Most recently, he opened a new front with his advocacy for gay and transgender rights. His support of affirmative action and the Black Lives Matter movement upsets Middle America, which resents the relentless attack on its traditional values.
Obama is responsible for more executive orders than any other president. His environmental, wage and social policies are economically harmful. The cost of his administration’s regulations alone is estimated to be $US1.9 trillion ($2.53 trillion). His universal healthcare scheme has left millions of people facing skyrocketing premiums and fewer choices.
Despite his upbeat rhetoric, 45 million Americans are on food stamps and 94 million have left the workforce. Food, energy, health and housing inflation has reduced today’s wage earners’ buying power to below what it was 30 years ago.
In contrast, Obama’s insiders have prospered. They have used influence and access to extract extraordinary windfall gains.
This is the America that president-elect Donald Trump inherits.
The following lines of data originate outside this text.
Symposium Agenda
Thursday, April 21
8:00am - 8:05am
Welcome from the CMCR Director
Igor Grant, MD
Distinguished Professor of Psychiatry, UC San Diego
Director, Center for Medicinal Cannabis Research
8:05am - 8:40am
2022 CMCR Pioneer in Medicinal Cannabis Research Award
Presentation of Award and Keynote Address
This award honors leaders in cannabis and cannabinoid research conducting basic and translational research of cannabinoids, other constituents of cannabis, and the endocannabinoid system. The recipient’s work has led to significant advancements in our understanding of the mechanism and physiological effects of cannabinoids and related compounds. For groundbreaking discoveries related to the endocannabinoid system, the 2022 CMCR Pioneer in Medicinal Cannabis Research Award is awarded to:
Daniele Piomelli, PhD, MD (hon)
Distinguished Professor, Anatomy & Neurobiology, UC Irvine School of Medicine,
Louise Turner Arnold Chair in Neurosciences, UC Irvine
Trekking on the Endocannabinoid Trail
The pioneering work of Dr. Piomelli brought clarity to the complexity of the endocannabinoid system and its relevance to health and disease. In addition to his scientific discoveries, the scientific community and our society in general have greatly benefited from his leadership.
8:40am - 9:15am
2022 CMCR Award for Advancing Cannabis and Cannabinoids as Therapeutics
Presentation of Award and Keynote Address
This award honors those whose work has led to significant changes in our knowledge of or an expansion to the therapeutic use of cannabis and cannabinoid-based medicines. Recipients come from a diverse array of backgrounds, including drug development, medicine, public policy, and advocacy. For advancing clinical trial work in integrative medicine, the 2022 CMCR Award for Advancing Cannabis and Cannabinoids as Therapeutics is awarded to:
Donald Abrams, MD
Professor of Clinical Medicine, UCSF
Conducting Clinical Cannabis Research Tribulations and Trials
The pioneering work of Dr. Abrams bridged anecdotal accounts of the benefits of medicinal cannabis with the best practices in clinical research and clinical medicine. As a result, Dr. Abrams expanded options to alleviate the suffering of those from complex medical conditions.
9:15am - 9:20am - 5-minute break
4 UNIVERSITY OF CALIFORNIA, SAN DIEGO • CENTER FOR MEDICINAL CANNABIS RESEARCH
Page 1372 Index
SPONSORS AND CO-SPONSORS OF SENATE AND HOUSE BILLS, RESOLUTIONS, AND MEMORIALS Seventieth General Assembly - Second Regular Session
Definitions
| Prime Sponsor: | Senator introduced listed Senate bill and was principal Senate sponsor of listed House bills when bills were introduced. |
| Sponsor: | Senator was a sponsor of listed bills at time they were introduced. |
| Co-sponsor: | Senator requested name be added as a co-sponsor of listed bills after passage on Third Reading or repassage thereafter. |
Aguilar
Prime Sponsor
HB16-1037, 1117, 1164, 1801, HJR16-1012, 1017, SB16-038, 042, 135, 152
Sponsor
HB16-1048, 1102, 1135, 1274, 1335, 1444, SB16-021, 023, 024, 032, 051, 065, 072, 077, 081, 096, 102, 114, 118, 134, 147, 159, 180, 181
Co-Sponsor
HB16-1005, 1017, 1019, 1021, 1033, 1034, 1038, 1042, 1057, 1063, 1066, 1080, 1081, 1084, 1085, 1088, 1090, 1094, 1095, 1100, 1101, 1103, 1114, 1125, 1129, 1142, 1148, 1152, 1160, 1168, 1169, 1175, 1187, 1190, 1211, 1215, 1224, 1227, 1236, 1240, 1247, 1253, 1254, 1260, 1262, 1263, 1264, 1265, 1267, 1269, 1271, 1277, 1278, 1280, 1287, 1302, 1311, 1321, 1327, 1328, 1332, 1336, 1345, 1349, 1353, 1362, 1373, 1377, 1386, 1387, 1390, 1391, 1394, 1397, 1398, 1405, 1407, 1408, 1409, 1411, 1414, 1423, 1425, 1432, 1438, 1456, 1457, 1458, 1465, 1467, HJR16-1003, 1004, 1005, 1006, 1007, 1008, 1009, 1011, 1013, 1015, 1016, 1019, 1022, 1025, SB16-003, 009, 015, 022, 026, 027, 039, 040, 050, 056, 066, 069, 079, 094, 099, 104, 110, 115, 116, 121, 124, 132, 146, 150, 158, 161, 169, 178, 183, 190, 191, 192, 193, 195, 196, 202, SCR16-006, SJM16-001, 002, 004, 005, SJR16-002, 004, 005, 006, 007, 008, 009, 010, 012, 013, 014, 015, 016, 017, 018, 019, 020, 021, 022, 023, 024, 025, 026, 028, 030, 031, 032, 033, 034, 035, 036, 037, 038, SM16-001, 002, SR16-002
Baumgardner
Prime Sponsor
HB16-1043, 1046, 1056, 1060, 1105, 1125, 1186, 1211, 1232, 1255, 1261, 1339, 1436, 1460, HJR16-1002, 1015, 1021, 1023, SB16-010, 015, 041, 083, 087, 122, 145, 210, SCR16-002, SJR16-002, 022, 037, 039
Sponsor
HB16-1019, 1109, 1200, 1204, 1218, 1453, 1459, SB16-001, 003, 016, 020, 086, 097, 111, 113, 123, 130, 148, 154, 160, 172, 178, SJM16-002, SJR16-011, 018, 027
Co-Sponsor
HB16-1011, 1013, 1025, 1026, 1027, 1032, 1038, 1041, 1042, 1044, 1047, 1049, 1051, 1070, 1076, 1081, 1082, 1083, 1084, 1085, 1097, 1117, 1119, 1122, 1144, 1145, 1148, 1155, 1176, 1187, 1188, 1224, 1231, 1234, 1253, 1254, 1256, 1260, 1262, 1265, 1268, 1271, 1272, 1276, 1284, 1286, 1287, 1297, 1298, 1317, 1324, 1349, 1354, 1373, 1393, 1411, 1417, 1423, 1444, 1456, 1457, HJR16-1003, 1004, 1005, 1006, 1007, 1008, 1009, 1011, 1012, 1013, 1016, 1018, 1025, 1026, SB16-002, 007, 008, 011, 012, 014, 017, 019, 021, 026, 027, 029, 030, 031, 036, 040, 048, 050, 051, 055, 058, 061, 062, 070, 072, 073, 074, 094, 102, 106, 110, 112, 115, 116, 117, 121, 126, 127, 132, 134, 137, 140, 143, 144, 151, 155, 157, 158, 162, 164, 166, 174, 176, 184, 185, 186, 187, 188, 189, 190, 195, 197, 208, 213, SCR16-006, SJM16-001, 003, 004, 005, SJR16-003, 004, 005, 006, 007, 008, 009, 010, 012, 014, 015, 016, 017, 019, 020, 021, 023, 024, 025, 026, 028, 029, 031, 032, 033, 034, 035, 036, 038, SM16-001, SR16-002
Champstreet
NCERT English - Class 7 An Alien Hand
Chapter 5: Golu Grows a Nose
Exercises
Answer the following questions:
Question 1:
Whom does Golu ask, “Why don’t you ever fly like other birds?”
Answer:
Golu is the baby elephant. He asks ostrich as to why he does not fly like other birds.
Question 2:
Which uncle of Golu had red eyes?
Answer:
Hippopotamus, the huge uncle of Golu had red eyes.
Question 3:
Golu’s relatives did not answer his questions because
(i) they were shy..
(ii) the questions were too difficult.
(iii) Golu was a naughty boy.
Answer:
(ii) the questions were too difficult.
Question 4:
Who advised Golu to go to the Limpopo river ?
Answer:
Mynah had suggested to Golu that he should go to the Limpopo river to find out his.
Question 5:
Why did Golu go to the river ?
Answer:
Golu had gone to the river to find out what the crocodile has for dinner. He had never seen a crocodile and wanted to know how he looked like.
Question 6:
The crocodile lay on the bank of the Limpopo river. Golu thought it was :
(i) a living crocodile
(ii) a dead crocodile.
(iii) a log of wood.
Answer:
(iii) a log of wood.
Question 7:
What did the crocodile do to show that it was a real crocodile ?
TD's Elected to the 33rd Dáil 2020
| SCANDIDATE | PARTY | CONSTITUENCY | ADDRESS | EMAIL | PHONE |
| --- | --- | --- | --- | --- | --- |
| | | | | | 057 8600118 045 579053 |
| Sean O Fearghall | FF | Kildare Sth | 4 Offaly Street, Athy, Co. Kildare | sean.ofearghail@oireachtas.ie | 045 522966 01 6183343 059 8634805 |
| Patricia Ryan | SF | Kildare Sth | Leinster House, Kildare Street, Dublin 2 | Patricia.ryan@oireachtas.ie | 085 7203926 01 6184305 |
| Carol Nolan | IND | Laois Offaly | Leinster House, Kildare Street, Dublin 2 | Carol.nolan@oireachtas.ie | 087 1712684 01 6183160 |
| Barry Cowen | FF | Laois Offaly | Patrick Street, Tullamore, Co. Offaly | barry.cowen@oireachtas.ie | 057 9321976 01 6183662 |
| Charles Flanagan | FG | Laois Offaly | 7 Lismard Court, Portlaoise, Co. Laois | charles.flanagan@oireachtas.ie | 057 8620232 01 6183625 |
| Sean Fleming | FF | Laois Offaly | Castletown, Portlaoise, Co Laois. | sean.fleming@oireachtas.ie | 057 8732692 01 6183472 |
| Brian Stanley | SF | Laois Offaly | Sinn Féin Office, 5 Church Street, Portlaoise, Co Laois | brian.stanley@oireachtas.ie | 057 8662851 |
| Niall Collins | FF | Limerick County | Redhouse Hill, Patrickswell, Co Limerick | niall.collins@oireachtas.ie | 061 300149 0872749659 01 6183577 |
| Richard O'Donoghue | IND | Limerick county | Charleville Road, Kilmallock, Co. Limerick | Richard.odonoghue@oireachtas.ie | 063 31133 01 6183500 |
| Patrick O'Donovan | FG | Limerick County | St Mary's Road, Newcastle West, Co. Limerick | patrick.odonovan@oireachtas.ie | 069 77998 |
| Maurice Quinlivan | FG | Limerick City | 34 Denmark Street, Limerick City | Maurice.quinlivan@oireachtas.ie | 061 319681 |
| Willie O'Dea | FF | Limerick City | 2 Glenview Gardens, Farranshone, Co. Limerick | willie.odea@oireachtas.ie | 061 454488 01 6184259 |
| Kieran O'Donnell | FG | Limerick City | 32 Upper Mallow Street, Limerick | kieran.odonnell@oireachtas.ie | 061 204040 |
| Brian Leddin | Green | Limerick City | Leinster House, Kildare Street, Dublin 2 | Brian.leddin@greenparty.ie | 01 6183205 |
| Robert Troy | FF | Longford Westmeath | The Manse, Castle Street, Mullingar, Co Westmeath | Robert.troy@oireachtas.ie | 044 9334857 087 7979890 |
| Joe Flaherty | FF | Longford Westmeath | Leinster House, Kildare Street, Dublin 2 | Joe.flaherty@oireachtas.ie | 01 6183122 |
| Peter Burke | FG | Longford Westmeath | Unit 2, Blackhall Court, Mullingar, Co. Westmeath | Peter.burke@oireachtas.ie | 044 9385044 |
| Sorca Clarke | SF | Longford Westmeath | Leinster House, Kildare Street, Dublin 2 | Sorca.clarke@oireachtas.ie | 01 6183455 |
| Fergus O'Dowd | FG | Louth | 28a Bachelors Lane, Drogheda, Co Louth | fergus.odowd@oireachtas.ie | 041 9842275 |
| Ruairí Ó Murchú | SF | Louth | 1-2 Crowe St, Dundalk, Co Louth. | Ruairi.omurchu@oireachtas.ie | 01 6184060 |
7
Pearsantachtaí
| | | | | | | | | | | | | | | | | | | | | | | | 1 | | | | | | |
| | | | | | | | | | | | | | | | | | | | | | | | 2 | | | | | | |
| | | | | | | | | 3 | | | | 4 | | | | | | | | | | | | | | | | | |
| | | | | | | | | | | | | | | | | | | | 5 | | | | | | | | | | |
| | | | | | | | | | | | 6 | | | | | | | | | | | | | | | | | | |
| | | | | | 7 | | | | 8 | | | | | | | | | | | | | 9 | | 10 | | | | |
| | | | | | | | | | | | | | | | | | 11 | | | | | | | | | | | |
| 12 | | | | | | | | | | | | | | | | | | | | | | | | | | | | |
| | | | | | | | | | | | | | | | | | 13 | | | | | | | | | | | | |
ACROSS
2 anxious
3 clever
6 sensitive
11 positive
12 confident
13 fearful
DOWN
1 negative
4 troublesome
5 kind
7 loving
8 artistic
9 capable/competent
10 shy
It is deeply divided. It is run by elites and big government. Its economy is ailing and distorted. It is over-leveraged and suffers an income gap that has widened more under Obama than any other president.
Trump’s victory owes nothing to the Republican Party, many of whose leaders deserted him, or Wall Street, which eagerly supported Hillary Clinton, Hollywood celebrities and pop stars, whose ringing Clinton endorsements counted for nothing, let alone a media establishment that is now apologising for its biased campaign coverage.
Nevertheless, Trump must keep faith with his supporters.
He must create jobs, drain the Washington swamp, champion the repeal of burdensome regulations, simplify the tax code and make budget cuts that a structurally challenged economy needs.
He will need to rein in the Federal Reserve and abandon the US commitment to the UN’s COP 21 agreement. He also is obligated to overhaul Obama’s affordable care act.
But other than promise tax cuts and to restrict free trade, Trump has yet to present a coherent economic plan. He gives no clues as to how he intends to tackle the budget cuts necessary to finance lower taxes. He may attack the Federal Reserve for its recklessness but gives no insights as to how he will rein it in. The Fed should be reined in. Former Office of Management and Budget head David Stockman estimates it takes $US4 of debt to create $US1 of economic growth.
But he warns the debt already created is well beyond what any likely income and wages growth can support. He believes, one way or another, $US30 trillion of debt will have to be cut. “Last time such a reversion occurred, the period was known as the Great Depression,” he says.
Depression or not, Trump can’t ignore the danger.
The next financial crisis may be more prolonged and hit Middle America harder than the last. Without economic restructure, conventional remedies can provide only temporary relief.
Risks are more concentrated than in 2008 and confidence in governments and central banks is already badly shaken. That said, despite a Trump White House and a Republican House of Representatives and Senate, the amount of political boat-rocking required for legislated change could still see courage take flight. Already Trump is hedging on the Mexican wall, will keep aspects of Obamacare and has “not thought about” a special prosecutor to look into Clinton’s alleged indiscretions.
Meanwhile, the widespread post-election anti-Trump protests continue in a desperate attempt to hang on to the Obama legacy.
At heart, the Obama establishment is authoritarian and will resort to undemocratic means if necessary. Draining the swamp will reveal many alligators.
The Donald has been underestimated many times before. With the support of the US people, he may prove the pundits wrong, yet again. Or will he?